» What is required
Arrange every line from all the entries below as a single numbered list, leaving out any blank lines.

(Saved data entries)
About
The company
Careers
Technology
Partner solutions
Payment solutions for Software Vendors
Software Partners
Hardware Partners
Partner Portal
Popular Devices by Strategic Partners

» Response area
1. About
2. The company
3. Careers
4. Technology
5. Partner solutions
6. Payment solutions for Software Vendors
7. Software Partners
8. Hardware Partners
9. Partner Portal
10. Popular Devices by Strategic Partners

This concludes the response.